§ **Data for analysis**
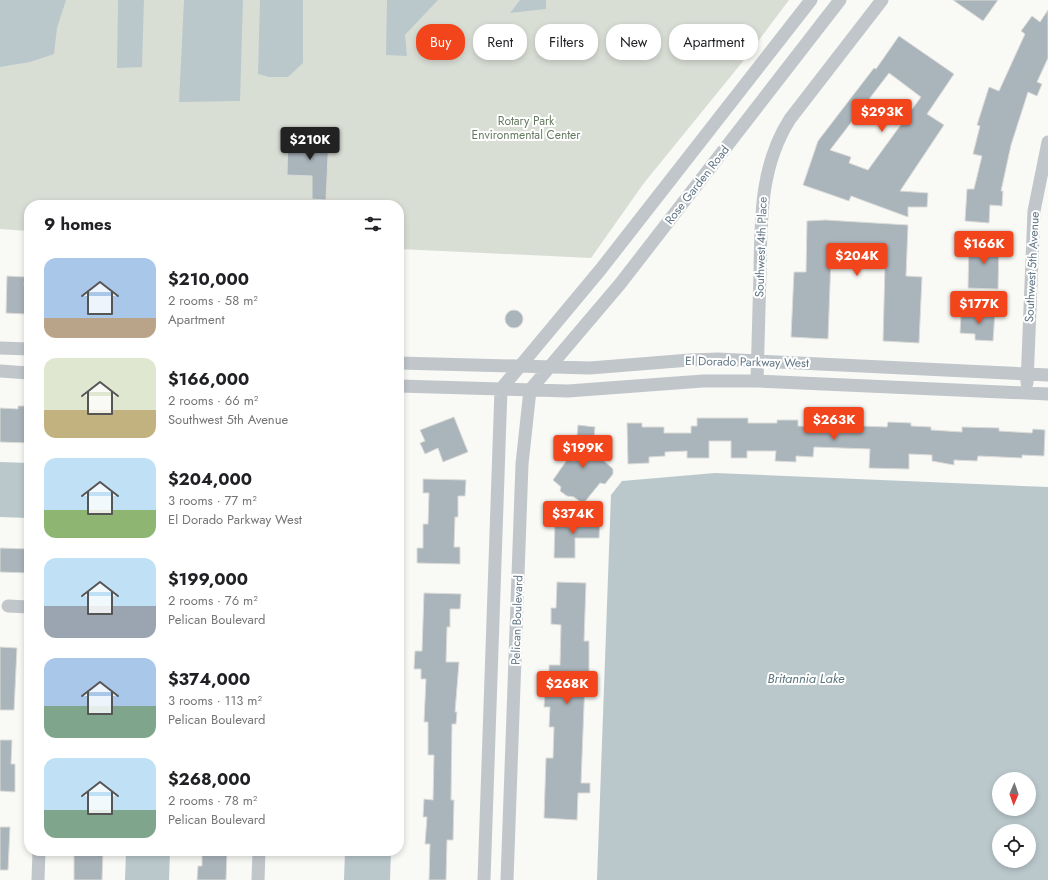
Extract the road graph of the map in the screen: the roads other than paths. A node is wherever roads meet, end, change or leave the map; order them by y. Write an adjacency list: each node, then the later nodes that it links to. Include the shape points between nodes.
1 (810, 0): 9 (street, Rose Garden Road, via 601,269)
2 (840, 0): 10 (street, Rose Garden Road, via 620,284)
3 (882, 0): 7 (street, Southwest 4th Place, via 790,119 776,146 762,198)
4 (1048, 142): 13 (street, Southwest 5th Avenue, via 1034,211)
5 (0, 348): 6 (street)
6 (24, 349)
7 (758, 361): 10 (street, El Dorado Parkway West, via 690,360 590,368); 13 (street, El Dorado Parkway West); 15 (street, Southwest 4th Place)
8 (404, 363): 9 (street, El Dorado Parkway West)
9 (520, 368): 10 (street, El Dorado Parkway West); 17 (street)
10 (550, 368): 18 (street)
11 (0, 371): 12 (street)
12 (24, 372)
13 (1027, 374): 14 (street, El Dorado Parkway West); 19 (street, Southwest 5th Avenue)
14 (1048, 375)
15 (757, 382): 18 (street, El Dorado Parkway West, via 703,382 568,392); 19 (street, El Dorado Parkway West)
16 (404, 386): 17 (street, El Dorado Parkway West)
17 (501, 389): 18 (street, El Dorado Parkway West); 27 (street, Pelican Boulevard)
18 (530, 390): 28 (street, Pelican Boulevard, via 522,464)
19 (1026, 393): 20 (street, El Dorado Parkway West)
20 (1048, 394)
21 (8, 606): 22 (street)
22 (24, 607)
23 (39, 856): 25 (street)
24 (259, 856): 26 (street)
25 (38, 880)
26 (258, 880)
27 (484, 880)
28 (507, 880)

§ **Task instructions**
Word for word and without any pictures, return all of the lines above.

§ **Your solution**
Extract the road graph of the map in the screen: the roads other than paths. A node is wherever roads meet, end, change or leave the map; order them by y. Write an adjacency list: each node, then the later nodes that it links to. Include the shape points between nodes.
1 (810, 0): 9 (street, Rose Garden Road, via 601,269)
2 (840, 0): 10 (street, Rose Garden Road, via 620,284)
3 (882, 0): 7 (street, Southwest 4th Place, via 790,119 776,146 762,198)
4 (1048, 142): 13 (street, Southwest 5th Avenue, via 1034,211)
5 (0, 348): 6 (street)
6 (24, 349)
7 (758, 361): 10 (street, El Dorado Parkway West, via 690,360 590,368); 13 (street, El Dorado Parkway West); 15 (street, Southwest 4th Place)
8 (404, 363): 9 (street, El Dorado Parkway West)
9 (520, 368): 10 (street, El Dorado Parkway West); 17 (street)
10 (550, 368): 18 (street)
11 (0, 371): 12 (street)
12 (24, 372)
13 (1027, 374): 14 (street, El Dorado Parkway West); 19 (street, Southwest 5th Avenue)
14 (1048, 375)
15 (757, 382): 18 (street, El Dorado Parkway West, via 703,382 568,392); 19 (street, El Dorado Parkway West)
16 (404, 386): 17 (street, El Dorado Parkway West)
17 (501, 389): 18 (street, El Dorado Parkway West); 27 (street, Pelican Boulevard)
18 (530, 390): 28 (street, Pelican Boulevard, via 522,464)
19 (1026, 393): 20 (street, El Dorado Parkway West)
20 (1048, 394)
21 (8, 606): 22 (street)
22 (24, 607)
23 (39, 856): 25 (street)
24 (259, 856): 26 (street)
25 (38, 880)
26 (258, 880)
27 (484, 880)
28 (507, 880)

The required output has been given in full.